The ECF scheme was said by the government to protect the rights of vulnerable and incapacitated individuals who cannot represent themselves and need the services of a lawyer, and who would otherwise be denied access to justice. It is the Claimant’s position that the operation of the scheme, by the Lord Chancellor and the Legal Aid Agency, is unlawful in that it obstructs the very purpose of the legislation – to provide legal aid funding to those who need it most.
This case follows on from the successful challenge in 2014 by IS and others in R (Gudanaviciene and Others) v DLAC and Lord Chancellor  EWHC 1840 (Admin)
(3), which established that the Lord Chancellor’s guidance on ECF was unlawful.

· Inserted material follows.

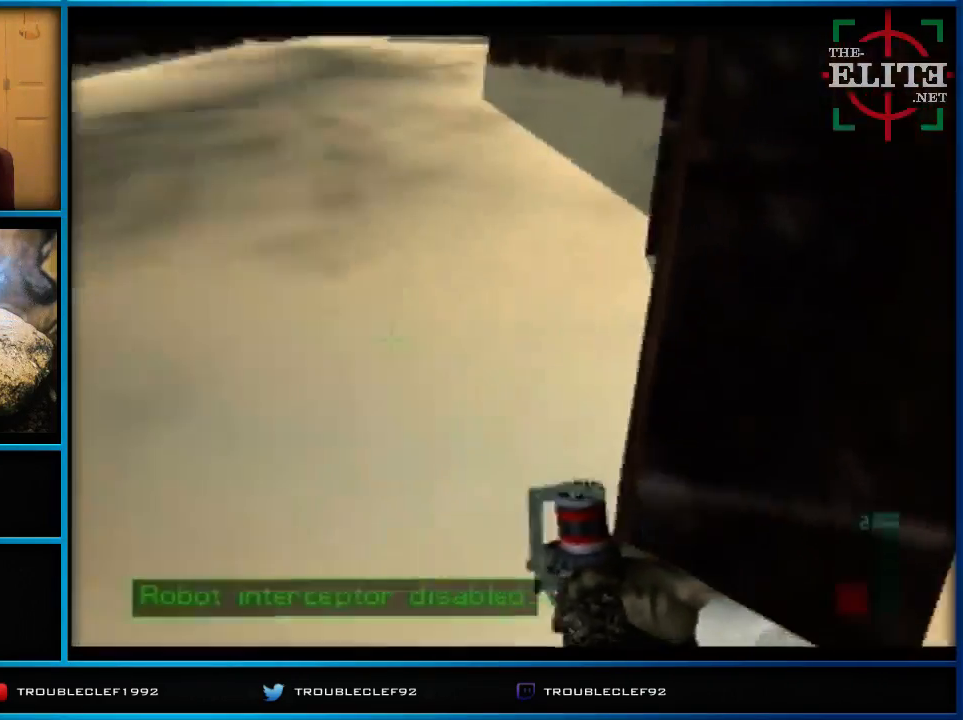
{"buttons": ["C_LEFT", "C_UP"], "left_stick": "right", "events": [[67, "C_LEFT", "down"], [67, "C_UP", "down"], [433, "C_LEFT", "up"], [433, "C_RIGHT", "down"], [433, "C_UP", "up"], [467, "C_LEFT", "down"], [467, "C_RIGHT", "up"], [467, "C_UP", "down"], [467, "left_stick", "right"]]}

The Lord Chancellor’s guidance is currently being re-drafted, but concerns about the scheme go far beyond its content. PLP will be producing compelling evidence in the form of individual case studies that show that the application process is long drawn out, complex and time consuming. Solicitors are not paid unless the application succeeds, so many of them are unwilling to make applications. Persons who are not represented find the application process inaccessible. Many applications only succeed if solicitors take them to the point of threatening a judicial review. The Claimant’s evidence includes over 70 witness statements, alongside statements from PLP’s own casework team detailing our experiences of helping applicants to access the ECF scheme.
Richard Hermer QC and Chris Buttler of Matrix Chambers
are instructed to represent IS at the hearing.